If AsyncDrop would force the asynchronous constructor to run to completion directly inside the original task instead of in a new one things would be different. However that would mean each drop(future) is an await point, and would actually need to be drop(future).await. And dropping inside a combinator would be require the same. The outcome seem to be lots of additional await points that force everything not to be synchronous anymore. That would be very similar to having a different type of Futures which need to get run to completion, only that it's this time encoded in the destructor instead of in the type.

Yes this was in response to the general conversation being had in this and other venues, not your particular gist (which is quite thorough and fair).

(And I also have no response to the comments about completion-based APIs, which I haven't personally spent much time thinking about at all.)

Isn’t this exactly the same issue that scoped thread spawning used to have?

In that API, the problem is that a thread could continue running and still access data outside its lifetime, while here it’s that an I/O request running in parallel (in hardware or in the OS) could do the same.

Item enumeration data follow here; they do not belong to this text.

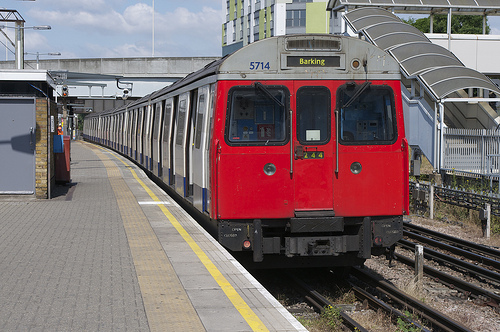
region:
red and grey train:
[110, 95, 407, 241]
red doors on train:
[217, 75, 410, 216]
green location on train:
[280, 53, 342, 75]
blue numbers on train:
[240, 59, 280, 81]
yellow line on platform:
[75, 142, 259, 327]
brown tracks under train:
[309, 244, 472, 330]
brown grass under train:
[335, 262, 481, 315]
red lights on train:
[230, 222, 407, 261]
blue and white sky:
[53, 2, 200, 47]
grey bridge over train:
[48, 47, 188, 72]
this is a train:
[44, 35, 435, 266]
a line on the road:
[212, 279, 257, 328]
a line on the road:
[200, 250, 255, 303]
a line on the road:
[152, 191, 200, 261]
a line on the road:
[135, 170, 191, 238]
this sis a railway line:
[370, 275, 437, 316]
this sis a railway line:
[432, 231, 483, 289]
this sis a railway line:
[415, 227, 460, 284]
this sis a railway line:
[313, 285, 341, 321]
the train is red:
[285, 170, 373, 205]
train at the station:
[0, 56, 422, 277]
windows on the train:
[250, 88, 393, 142]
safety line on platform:
[139, 225, 258, 327]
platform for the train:
[21, 185, 208, 323]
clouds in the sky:
[76, 0, 192, 45]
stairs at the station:
[372, 43, 482, 176]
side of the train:
[45, 91, 181, 156]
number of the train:
[194, 46, 280, 73]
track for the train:
[295, 278, 436, 324]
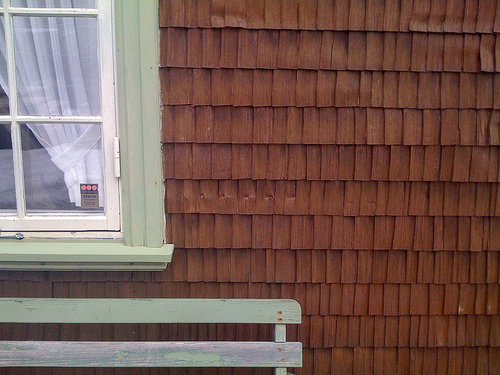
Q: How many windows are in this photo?
A: One.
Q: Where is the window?
A: On the left.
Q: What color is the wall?
A: Red.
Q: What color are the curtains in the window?
A: White.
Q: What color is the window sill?
A: Green.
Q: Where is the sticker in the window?
A: In the lower right hand quadrant.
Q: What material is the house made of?
A: Wood.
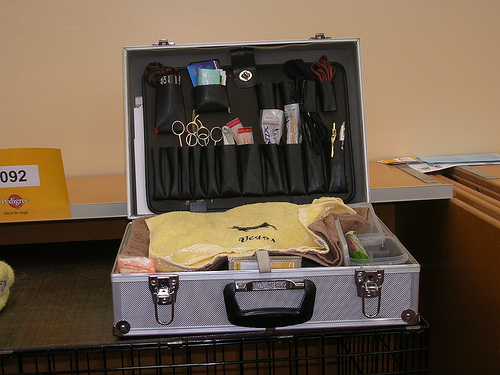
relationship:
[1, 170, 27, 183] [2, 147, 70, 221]
numbers on envelope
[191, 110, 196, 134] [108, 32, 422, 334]
scissors in briefcase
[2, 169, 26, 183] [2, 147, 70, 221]
092 on envelope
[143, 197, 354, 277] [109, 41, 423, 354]
towel inside case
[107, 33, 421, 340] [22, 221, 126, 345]
brief case on desk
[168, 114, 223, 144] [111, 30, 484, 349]
scissors in briefcase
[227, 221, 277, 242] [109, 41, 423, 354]
logo by case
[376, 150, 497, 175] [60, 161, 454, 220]
papers laying on desk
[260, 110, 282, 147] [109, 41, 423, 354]
cream in case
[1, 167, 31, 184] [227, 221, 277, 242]
numbers on logo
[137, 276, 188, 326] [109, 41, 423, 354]
latch on case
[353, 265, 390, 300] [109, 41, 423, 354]
latch on case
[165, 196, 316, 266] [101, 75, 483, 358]
contents in case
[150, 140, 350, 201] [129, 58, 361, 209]
pocket in case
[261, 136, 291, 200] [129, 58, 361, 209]
pocket in case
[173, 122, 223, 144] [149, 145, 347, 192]
handles sticking out of pocket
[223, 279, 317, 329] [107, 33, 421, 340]
handle of brief case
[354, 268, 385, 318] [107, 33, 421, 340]
latch of brief case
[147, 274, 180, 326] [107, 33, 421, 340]
latch of brief case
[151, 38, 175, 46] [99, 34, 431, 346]
latch of suitcase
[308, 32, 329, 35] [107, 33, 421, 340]
latch of brief case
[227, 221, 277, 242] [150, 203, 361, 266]
logo of towel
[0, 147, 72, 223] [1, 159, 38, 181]
envelope with number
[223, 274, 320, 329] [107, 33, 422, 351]
handle of brief case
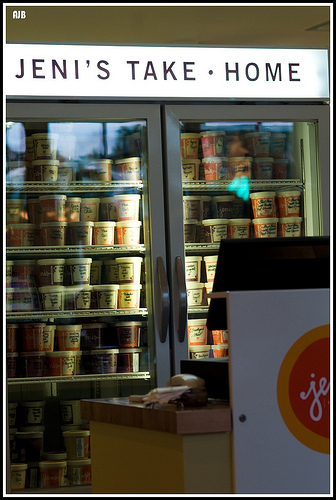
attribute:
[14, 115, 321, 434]
display — ice cream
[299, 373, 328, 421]
letters — white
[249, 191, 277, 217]
container — ice cream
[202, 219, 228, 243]
container — ice cream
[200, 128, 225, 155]
container — ice cream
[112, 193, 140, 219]
container — ice cream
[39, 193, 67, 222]
container — ice cream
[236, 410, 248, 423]
screw — small, black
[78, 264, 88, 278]
lettering — Black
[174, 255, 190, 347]
door handle — silver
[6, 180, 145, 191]
rack — white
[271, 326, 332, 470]
circle — yellow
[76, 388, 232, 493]
counter — Wood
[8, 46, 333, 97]
sign — white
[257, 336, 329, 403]
logo — Red, orange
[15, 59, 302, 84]
letter — Black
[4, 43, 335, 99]
sign — Lighted, white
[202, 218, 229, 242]
container — Brown, white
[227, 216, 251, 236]
container — Brown, white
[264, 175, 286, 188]
rack — white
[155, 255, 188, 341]
handles — Metal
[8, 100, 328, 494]
glass doors — Clear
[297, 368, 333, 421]
writing — White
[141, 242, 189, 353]
handles — metal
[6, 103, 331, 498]
case — glass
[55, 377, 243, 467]
counter top — wooden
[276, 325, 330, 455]
background — orange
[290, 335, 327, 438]
circle — orange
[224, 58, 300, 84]
word — Black lettered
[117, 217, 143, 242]
container — many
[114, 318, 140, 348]
container — many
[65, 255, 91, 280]
container — many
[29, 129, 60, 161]
container — many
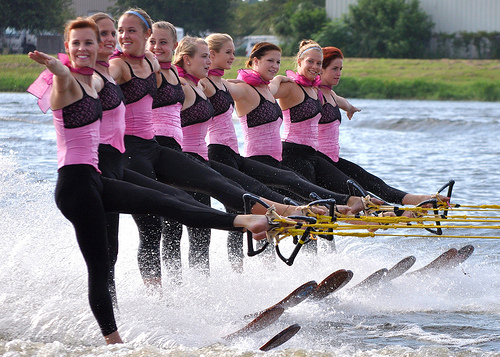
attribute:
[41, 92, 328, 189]
blouses — pink, white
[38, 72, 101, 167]
tank top — pink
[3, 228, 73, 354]
water — splashing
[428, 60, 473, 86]
grass — green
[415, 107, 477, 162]
water — white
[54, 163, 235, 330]
pants — black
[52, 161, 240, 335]
leggings — black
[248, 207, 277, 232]
foot — woman's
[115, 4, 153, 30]
scarf — blue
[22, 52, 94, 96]
scarf — pink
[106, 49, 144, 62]
scarf — pink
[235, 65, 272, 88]
scarf — pink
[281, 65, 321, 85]
scarf — pink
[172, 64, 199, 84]
scarf — pink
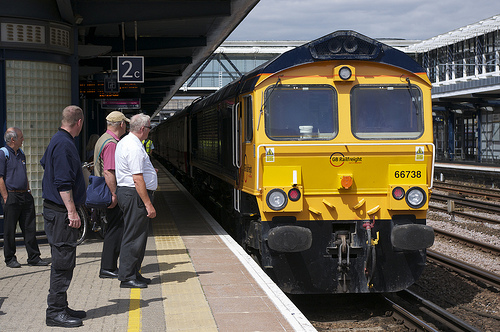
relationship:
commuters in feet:
[40, 105, 87, 328] [45, 308, 82, 327]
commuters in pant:
[40, 105, 87, 328] [37, 204, 83, 306]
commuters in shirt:
[40, 105, 87, 328] [45, 136, 87, 209]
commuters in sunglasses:
[40, 105, 87, 328] [141, 121, 156, 130]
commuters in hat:
[40, 105, 87, 328] [110, 113, 129, 126]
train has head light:
[152, 28, 440, 299] [338, 64, 354, 83]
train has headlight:
[152, 28, 440, 299] [339, 59, 358, 87]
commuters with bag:
[40, 105, 87, 328] [85, 174, 110, 207]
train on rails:
[152, 28, 440, 299] [384, 289, 500, 332]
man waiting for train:
[115, 113, 158, 288] [238, 49, 437, 292]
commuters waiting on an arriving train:
[44, 102, 162, 322] [152, 28, 440, 299]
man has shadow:
[97, 110, 125, 275] [142, 260, 199, 269]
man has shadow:
[117, 106, 153, 288] [146, 270, 216, 285]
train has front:
[148, 29, 435, 294] [276, 86, 419, 256]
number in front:
[394, 165, 423, 179] [276, 86, 419, 256]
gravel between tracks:
[439, 234, 483, 256] [417, 241, 483, 330]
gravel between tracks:
[439, 234, 483, 256] [418, 187, 484, 254]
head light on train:
[338, 66, 352, 80] [152, 28, 440, 299]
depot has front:
[16, 6, 484, 323] [5, 65, 143, 255]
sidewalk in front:
[5, 132, 263, 331] [5, 65, 143, 255]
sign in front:
[116, 56, 145, 83] [36, 44, 158, 206]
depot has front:
[0, 0, 499, 332] [36, 44, 158, 206]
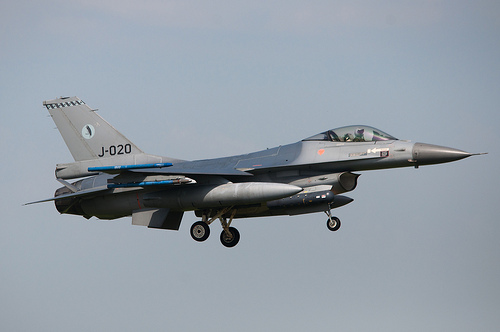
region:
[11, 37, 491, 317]
The plane is in the air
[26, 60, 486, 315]
The plane is carrying a pilot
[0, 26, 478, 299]
The plane is for the military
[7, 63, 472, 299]
The plane is a military aircraft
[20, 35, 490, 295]
The plane is for making war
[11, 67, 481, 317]
A plane is for dropping bombs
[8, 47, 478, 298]
The plane is loaded with ordinance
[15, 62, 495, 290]
The plane is a jet aircraft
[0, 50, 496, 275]
The plane is a military fighter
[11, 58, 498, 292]
The plane is looking for enemies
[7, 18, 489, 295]
The military aircraft is flying high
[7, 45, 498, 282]
The aircraft belongs to the military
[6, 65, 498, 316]
The plane is designed for warfare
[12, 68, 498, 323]
The plane is carrying weapons for war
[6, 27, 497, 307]
The plane is flying very fast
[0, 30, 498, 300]
The plane is filled with jet fuel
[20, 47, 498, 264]
The plane is going to the base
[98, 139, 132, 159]
J-020 in black lettering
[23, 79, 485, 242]
Black and grey jet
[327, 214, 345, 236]
Black and white tire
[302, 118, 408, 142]
Cockpit of the plane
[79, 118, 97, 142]
Blue and black logo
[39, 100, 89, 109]
Checkered banned on tail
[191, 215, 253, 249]
Two hind black wheels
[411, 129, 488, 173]
Black nose of plane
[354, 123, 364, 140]
Pilot of air plane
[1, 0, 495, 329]
Clear sky in the color of blue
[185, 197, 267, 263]
wheels on a jet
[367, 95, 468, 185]
the nose of a jet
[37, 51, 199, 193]
the back end of a jet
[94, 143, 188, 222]
missiles on a jet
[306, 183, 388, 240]
the front wheel on a jet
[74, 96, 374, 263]
a jet in the air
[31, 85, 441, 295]
a flying jet in the sky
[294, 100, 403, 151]
the window on a jet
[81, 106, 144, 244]
writing on a jet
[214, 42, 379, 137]
a clear blue sky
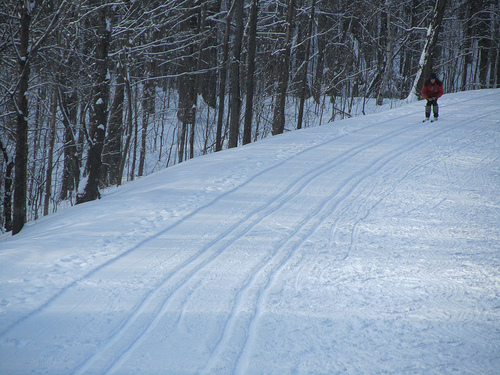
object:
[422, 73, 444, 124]
person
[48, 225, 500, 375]
snow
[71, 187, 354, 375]
lines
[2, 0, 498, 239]
trees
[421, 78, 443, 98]
jacket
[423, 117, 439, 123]
skis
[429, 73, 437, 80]
hat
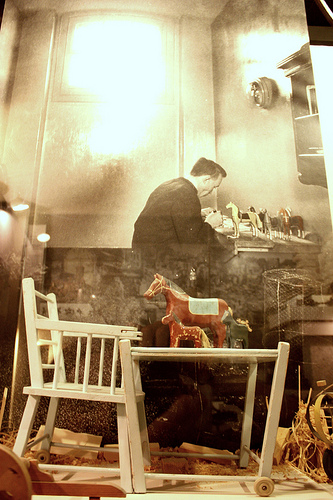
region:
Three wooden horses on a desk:
[143, 272, 249, 348]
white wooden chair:
[12, 278, 150, 493]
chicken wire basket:
[260, 268, 331, 363]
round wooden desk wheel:
[252, 476, 274, 496]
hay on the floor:
[0, 365, 332, 482]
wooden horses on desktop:
[225, 201, 303, 240]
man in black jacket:
[131, 157, 226, 263]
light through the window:
[51, 9, 176, 103]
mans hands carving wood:
[200, 206, 223, 229]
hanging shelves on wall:
[275, 42, 327, 189]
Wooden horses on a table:
[141, 262, 256, 368]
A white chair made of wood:
[24, 289, 133, 492]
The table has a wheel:
[174, 449, 302, 493]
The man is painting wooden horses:
[165, 146, 302, 240]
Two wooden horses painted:
[138, 270, 245, 346]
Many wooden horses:
[219, 192, 314, 239]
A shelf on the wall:
[274, 50, 327, 185]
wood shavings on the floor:
[156, 442, 244, 483]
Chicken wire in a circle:
[262, 263, 316, 346]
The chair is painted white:
[20, 302, 127, 406]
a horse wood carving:
[143, 274, 249, 347]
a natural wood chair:
[13, 277, 130, 492]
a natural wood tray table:
[120, 339, 289, 496]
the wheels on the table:
[253, 475, 274, 496]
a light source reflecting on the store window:
[0, 197, 29, 229]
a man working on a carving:
[132, 156, 223, 274]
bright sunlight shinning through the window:
[60, 12, 177, 104]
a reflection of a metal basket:
[261, 268, 322, 341]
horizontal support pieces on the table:
[143, 471, 260, 483]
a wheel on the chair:
[36, 448, 50, 463]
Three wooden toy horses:
[144, 270, 251, 345]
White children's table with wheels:
[113, 338, 288, 498]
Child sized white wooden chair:
[10, 276, 141, 492]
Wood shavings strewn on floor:
[260, 363, 331, 486]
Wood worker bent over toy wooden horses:
[132, 156, 234, 249]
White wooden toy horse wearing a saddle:
[224, 200, 260, 239]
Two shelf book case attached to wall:
[277, 42, 332, 194]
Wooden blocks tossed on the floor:
[30, 424, 236, 465]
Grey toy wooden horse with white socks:
[260, 207, 286, 240]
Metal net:
[261, 268, 325, 369]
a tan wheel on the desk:
[251, 474, 280, 499]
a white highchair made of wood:
[8, 271, 152, 497]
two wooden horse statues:
[142, 270, 246, 347]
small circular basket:
[262, 256, 325, 362]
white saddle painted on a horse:
[186, 291, 220, 319]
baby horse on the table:
[163, 313, 207, 346]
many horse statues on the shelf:
[223, 199, 305, 238]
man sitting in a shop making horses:
[131, 154, 317, 246]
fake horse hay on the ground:
[278, 402, 331, 483]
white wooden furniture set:
[13, 278, 293, 495]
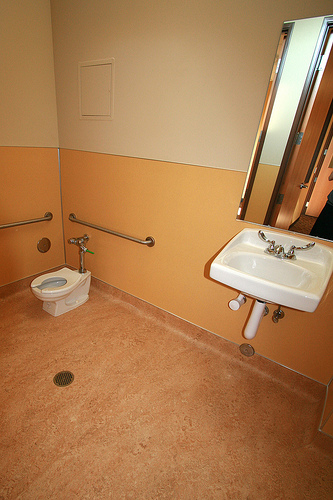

Even if you add AsyncDrop, there is no way to guarantee that it will be called instead of having the future forgotten, so it’s memory-unsafe.

The only fix I see is the same as the scoped thread spawing problem, i.e. providing an async function that takes a closure giving a “I/O scope” that lets you create completion-based futures.

I can see the reason why some futures might not want to be cancellable. Actually, this one feels like one of the cases: https://github.com/alexcrichton/tokio-process/issues/51

However, adding an async destructor, which is an in-compiler magical trait seems a bit heavy solution for something that feels a bit niche to me. Would some kind of workaround solution instead of this be good enough for such use case? I don’t know, but spawn maybe have a way to spawn the future separately and give a handle back that would propagate the result, but would not propagate the drop in the other direction?

Considering IOCP and io_uring I don't think they are niche at all.